**PROBLEM REQUIREMENTS**
Restate every line of the data word for word, except for the images.

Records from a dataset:
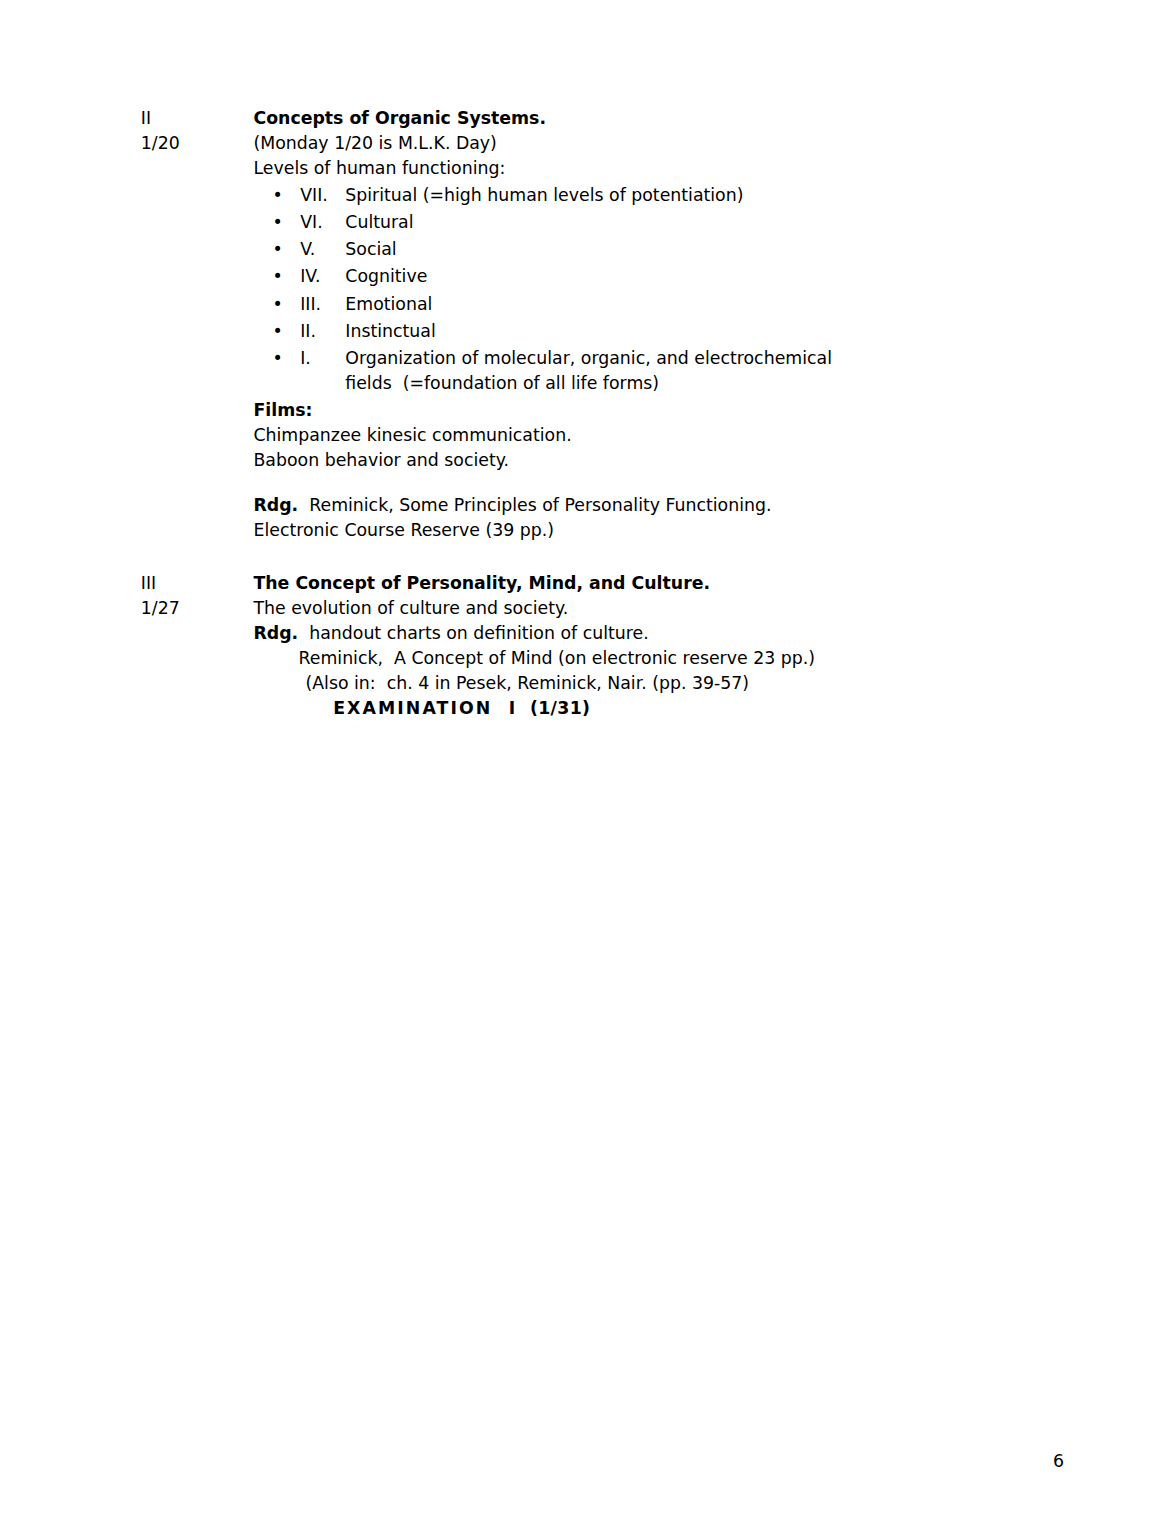II 1/20
Concepts of Organic Systems.
(Monday 1/20 is M.L.K. Day)
Levels of human functioning:
VII. Spiritual (=high human levels of potentiation)
VI. Cultural
V. Social
IV. Cognitive
III. Emotional
II. Instinctual
I. Organization of molecular, organic, and electrochemical fields (=foundation of all life forms)
Films:
Chimpanzee kinesic communication.
Baboon behavior and society.
Rdg. Reminick, Some Principles of Personality Functioning.
Electronic Course Reserve (39 pp.)
III 1/27
The Concept of Personality, Mind, and Culture.
The evolution of culture and society.
Rdg. handout charts on definition of culture.
Reminick, A Concept of Mind (on electronic reserve 23 pp.)
(Also in: ch. 4 in Pesek, Reminick, Nair. (pp. 39-57)
EXAMINATION I (1/31)
6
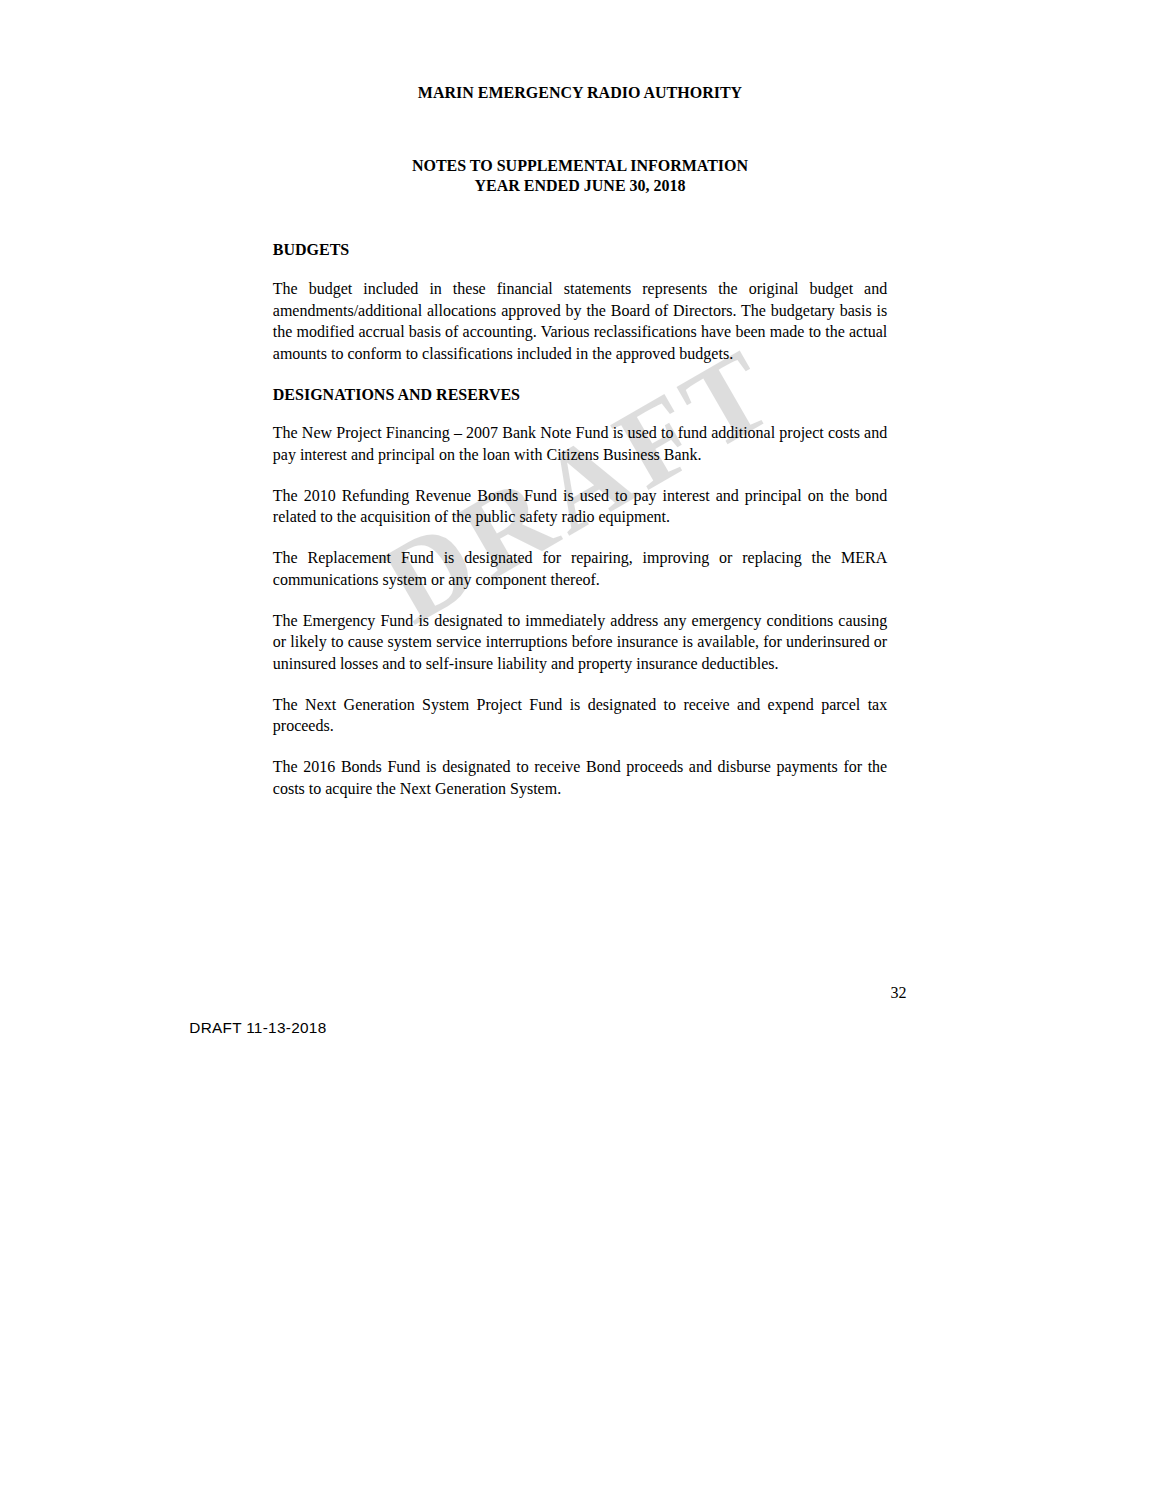DRAFT
MARIN EMERGENCY RADIO AUTHORITY
NOTES TO SUPPLEMENTAL INFORMATION
YEAR ENDED JUNE 30, 2018
BUDGETS
The budget included in these financial statements represents the original budget and amendments/additional allocations approved by the Board of Directors. The budgetary basis is the modified accrual basis of accounting. Various reclassifications have been made to the actual amounts to conform to classifications included in the approved budgets.
DESIGNATIONS AND RESERVES
The New Project Financing – 2007 Bank Note Fund is used to fund additional project costs and pay interest and principal on the loan with Citizens Business Bank.
The 2010 Refunding Revenue Bonds Fund is used to pay interest and principal on the bond related to the acquisition of the public safety radio equipment.
The Replacement Fund is designated for repairing, improving or replacing the MERA communications system or any component thereof.
The Emergency Fund is designated to immediately address any emergency conditions causing or likely to cause system service interruptions before insurance is available, for underinsured or uninsured losses and to self-insure liability and property insurance deductibles.
The Next Generation System Project Fund is designated to receive and expend parcel tax proceeds.
The 2016 Bonds Fund is designated to receive Bond proceeds and disburse payments for the costs to acquire the Next Generation System.
32
DRAFT 11-13-2018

**THE COMPLETED TASK**
II 1/20
Concepts of Organic Systems.
(Monday 1/20 is M.L.K. Day)
Levels of human functioning:
VII. Spiritual (=high human levels of potentiation)
VI. Cultural
V. Social
IV. Cognitive
III. Emotional
II. Instinctual
I. Organization of molecular, organic, and electrochemical fields (=foundation of all life forms)
Films:
Chimpanzee kinesic communication.
Baboon behavior and society.
Rdg. Reminick, Some Principles of Personality Functioning.
Electronic Course Reserve (39 pp.)
III 1/27
The Concept of Personality, Mind, and Culture.
The evolution of culture and society.
Rdg. handout charts on definition of culture.
Reminick, A Concept of Mind (on electronic reserve 23 pp.)
(Also in: ch. 4 in Pesek, Reminick, Nair. (pp. 39-57)
EXAMINATION I (1/31)
6
DRAFT
MARIN EMERGENCY RADIO AUTHORITY
NOTES TO SUPPLEMENTAL INFORMATION
YEAR ENDED JUNE 30, 2018
BUDGETS
The budget included in these financial statements represents the original budget and amendments/additional allocations approved by the Board of Directors. The budgetary basis is the modified accrual basis of accounting. Various reclassifications have been made to the actual amounts to conform to classifications included in the approved budgets.
DESIGNATIONS AND RESERVES
The New Project Financing – 2007 Bank Note Fund is used to fund additional project costs and pay interest and principal on the loan with Citizens Business Bank.
The 2010 Refunding Revenue Bonds Fund is used to pay interest and principal on the bond related to the acquisition of the public safety radio equipment.
The Replacement Fund is designated for repairing, improving or replacing the MERA communications system or any component thereof.
The Emergency Fund is designated to immediately address any emergency conditions causing or likely to cause system service interruptions before insurance is available, for underinsured or uninsured losses and to self-insure liability and property insurance deductibles.
The Next Generation System Project Fund is designated to receive and expend parcel tax proceeds.
The 2016 Bonds Fund is designated to receive Bond proceeds and disburse payments for the costs to acquire the Next Generation System.
32
DRAFT 11-13-2018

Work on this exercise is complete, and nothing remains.